_TAREFA 1:_
Reescreva o trecho do texto para leitura que vai de "1 - A senhora" até "qual a razão?", inclusive, trocando "palestra" por "aula".
_TAREFA 2:_
Liste todos os números escritos em algarismos que aparecem no texto para leitura.
_TAREFA 3:_
Dê continuidade ao texto para leitura, escrevendo o que vem depois da última frase apresentada.

2.5. Perguntas para a Profa. Evlyn Marcia Leão de Moraes Novo

1 - A senhora deu uma palestra nessa disciplina em 2020 sobre “Conceitos de sensoriamento remoto e o histórico de missões de observação da Terra”, e em 2021 sobre “A corrida espacial, os avanços da computação e sua contribuição para o sensoriamento remoto da superfície terrestre”. Gostaríamos de saber:

A - Qual a missão de Observação da Terra que a senhora acha mais marcante? E qual a razão?

_REGISTROS:_
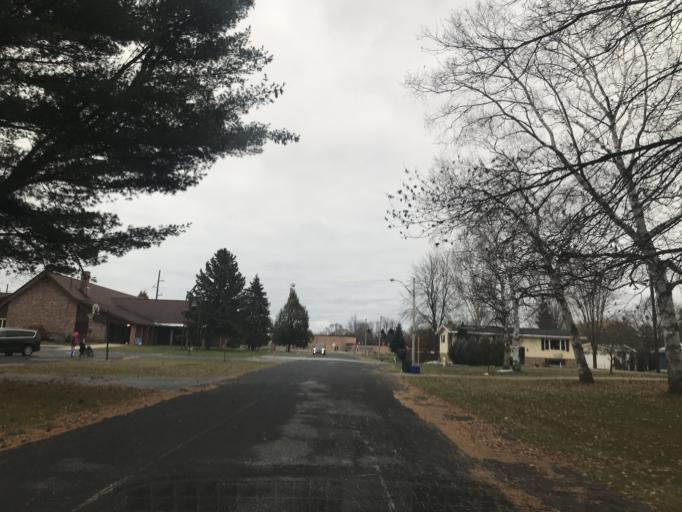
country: US
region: Wisconsin
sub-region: Marinette County
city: Marinette
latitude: 45.0956
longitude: -87.6529
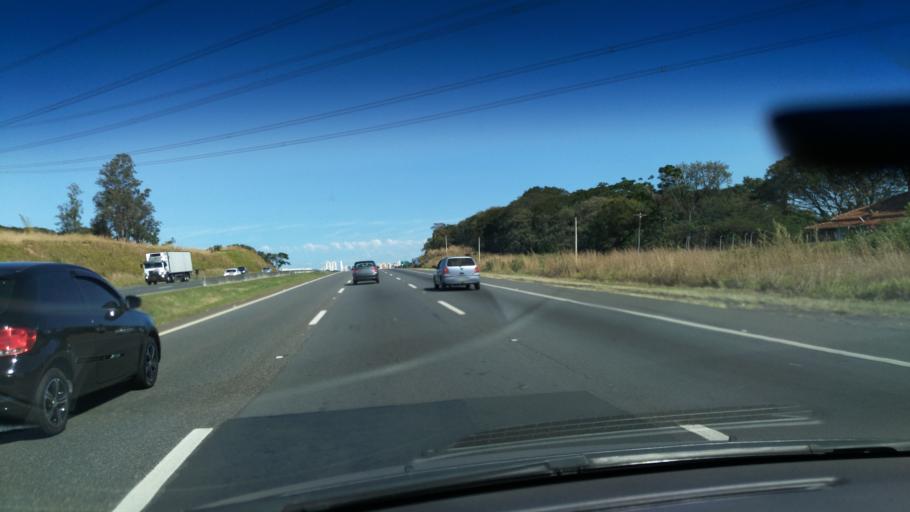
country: BR
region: Sao Paulo
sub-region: Campinas
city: Campinas
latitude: -22.8080
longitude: -47.0336
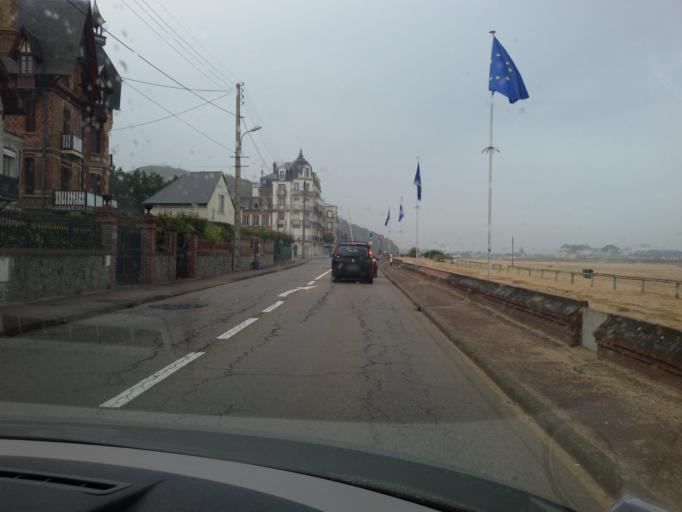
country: FR
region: Lower Normandy
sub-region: Departement du Calvados
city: Houlgate
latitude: 49.3006
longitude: -0.0831
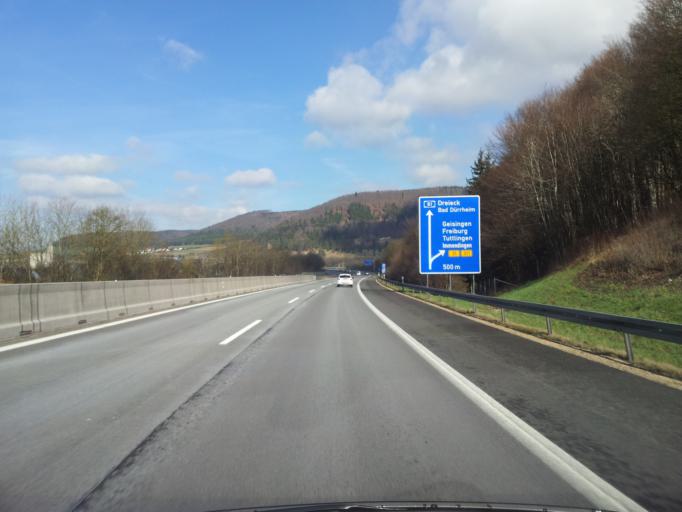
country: DE
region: Baden-Wuerttemberg
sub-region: Freiburg Region
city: Geisingen
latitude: 47.9148
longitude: 8.6801
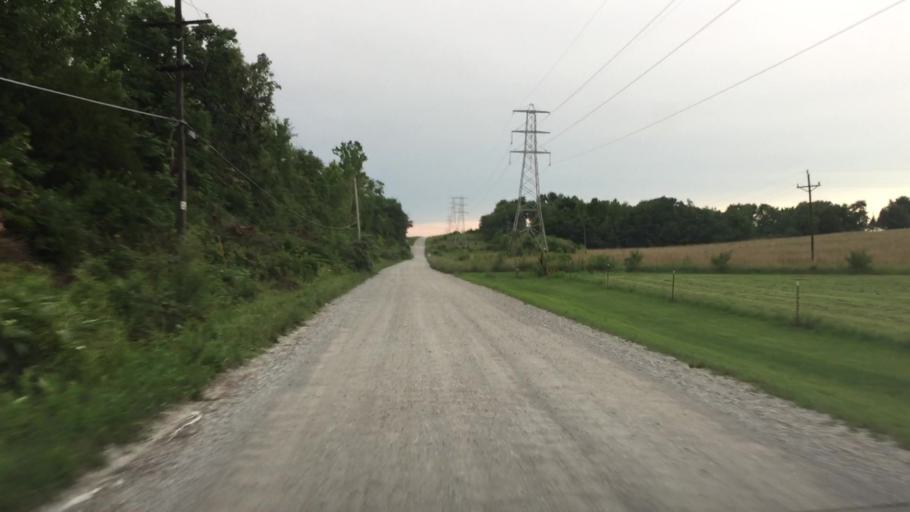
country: US
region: Illinois
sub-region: Hancock County
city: Hamilton
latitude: 40.3649
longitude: -91.3613
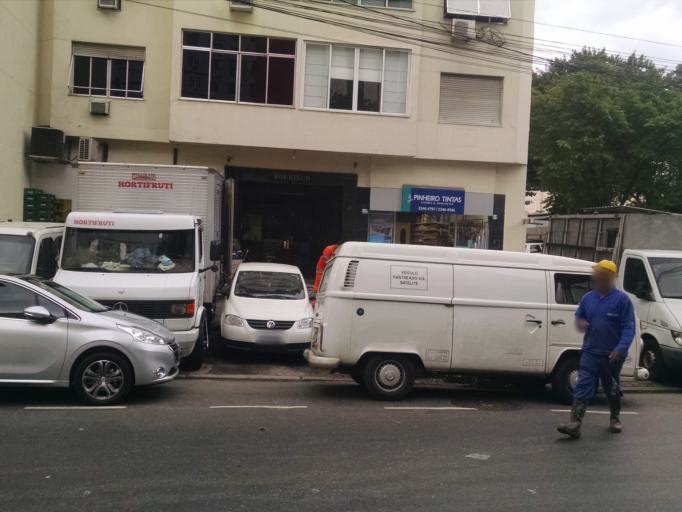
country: BR
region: Rio de Janeiro
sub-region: Rio De Janeiro
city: Rio de Janeiro
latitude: -22.9493
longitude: -43.1838
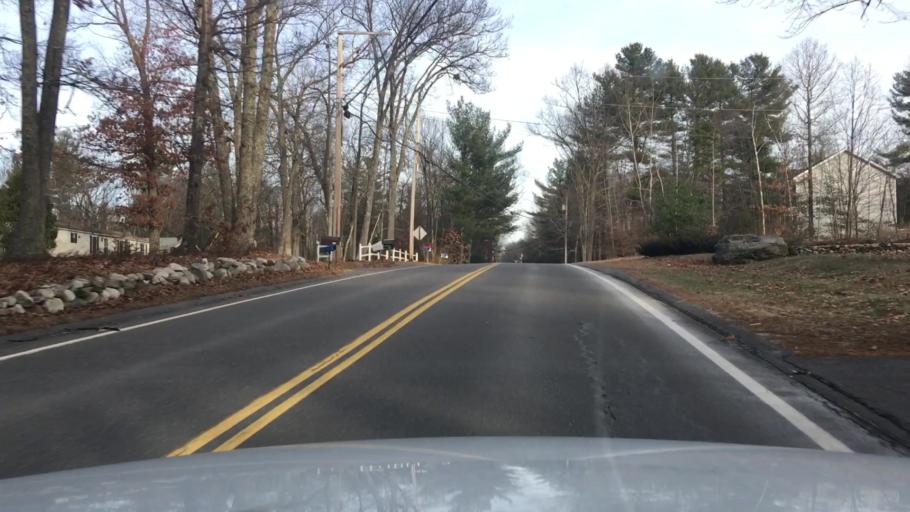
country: US
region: New Hampshire
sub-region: Rockingham County
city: Londonderry
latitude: 42.9005
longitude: -71.3828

_RESPOSTA 1:_
1 - A senhora deu uma aula nessa disciplina em 2020 sobre “Conceitos de sensoriamento remoto e o histórico de missões de observação da Terra”, e em 2021 sobre “A corrida espacial, os avanços da computação e sua contribuição para o sensoriamento remoto da superfície terrestre”. Gostaríamos de saber:

A - Qual a missão de Observação da Terra que a senhora acha mais marcante? E qual a razão?

_RESPOSTA 2:_
2.5, 1, 2020, 2021

_RESPOSTA 3:_
Resposta da professora. Evlyn - Acho que a missão da Observação da Terra mais marcante foi a missão ERTS-1, depois chamada Landsat-1. Essa missão modificou a direção das futuras missões espaciais porque trouxe vários conceitos revolucionários para a época (início da década de 1970, se nos lembrarmos que o homem chegou à Lua em 1969):


1 - A missão envolvia não apenas o lançamento de um satélite bem-sucedido, mas previa o lançamento de uma série de satélites voltados a prover informações para 04 campos de aplicação (agricultura, geologia, cobertura vegetal, urbanização),


2 - Foram realizadas missões aéreas (missão 96, no Brasil, por exemplo) para levantar informações de áreas testes que permitissem a capacitação de recursos humanos para a atividade de reconhecimento dos alvos (culturas agrícolas, tipos de vegetação, tipos de solos/rochas, estruturas urbanas). de interesse.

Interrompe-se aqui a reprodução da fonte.